A história é bem simples. O Duque de York, George (Colin Firth) tem um problema que muito o incomoda: é gago e, como todo gago, fica mais nervoso ainda ao ter que falar em público, o que deixa constrangido não apenas a ele, mas a todos em sua volta. Sua leal esposa, Elizabeth (Helena Bonham Carter) encontra um homem que pode ajudá-lo, um australiano chamado Lionel Logue (Geoffrey Rush), especialista em dicção, que não gosta de ser chamado de doutor (porque na verdade ele não é), mas que sabe que pode resolver o problema de George. Tudo poderia ir bem se o irmão do Duque não se apaixonasse por uma americana divorciada duas vezes, o que o impedia de ser rei, o obrigando então a renunciar à coroa. Desta forma o simplório George se vê obrigado a assumir o trono britânico e tornar-se rei. Na mesma época, Hitler ameaçava o mundo e George tinha de usar um poder que ele nunca acreditou ter para unir toda uma nação: sua voz. Por isso, ele precisaria dos serviços de Lionel.

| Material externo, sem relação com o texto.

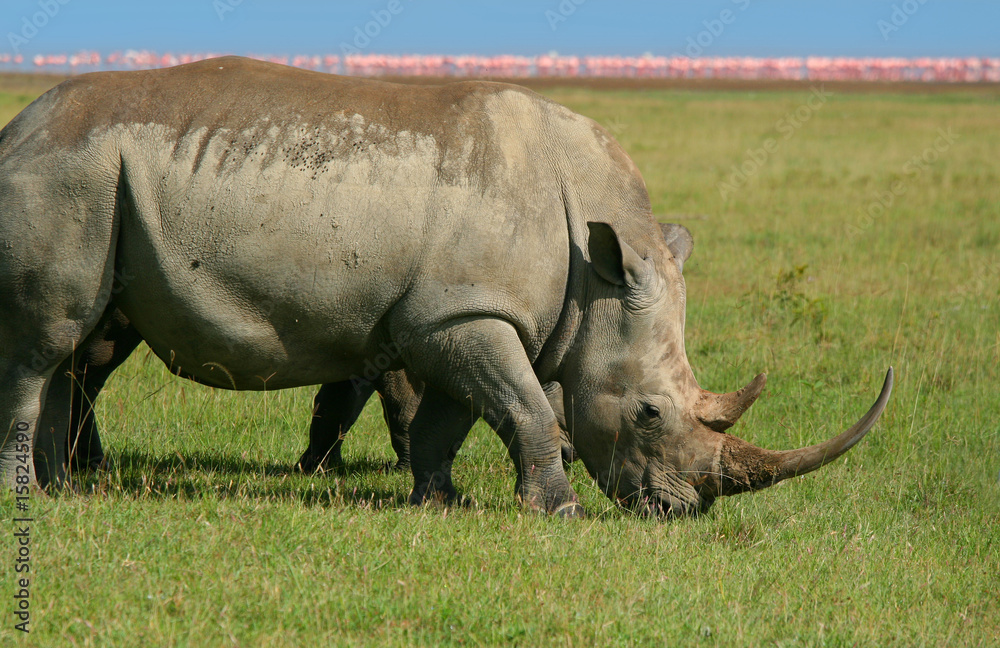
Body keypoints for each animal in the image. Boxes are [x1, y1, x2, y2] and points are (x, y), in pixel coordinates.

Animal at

O Discurso do Rei parece ter sido concebido ou vendido como um filme de superação. Não é. O filme vai muito mais além, ao retratar a relação de um membro da família real inglesa avesso à qualquer tipo de intimidade com um homem de comportameno esdrúxulo. Com um elenco afiado (quase, a escolha de Guy Pearce como irmão mais velho de George foi equivocada e não convence), a história se concentra basicamente nos personagens de George e Lionel e eventualmente Elizabeth surge para roubar a cena.
O longa possui também uma excelente reconstituição de época (coisa que os ingleses sabem fazer muito bem) em uma historia que não vai muito além do que se espera dela e sem grandes surpresas ao longo de sua projeção.
Talvez, o que faça encantar os expectadores seja justamente o fato de se apoiar no talento destes três grandes atores para conduzir uma narrativa onde não acontece muita coisa além do óbvio.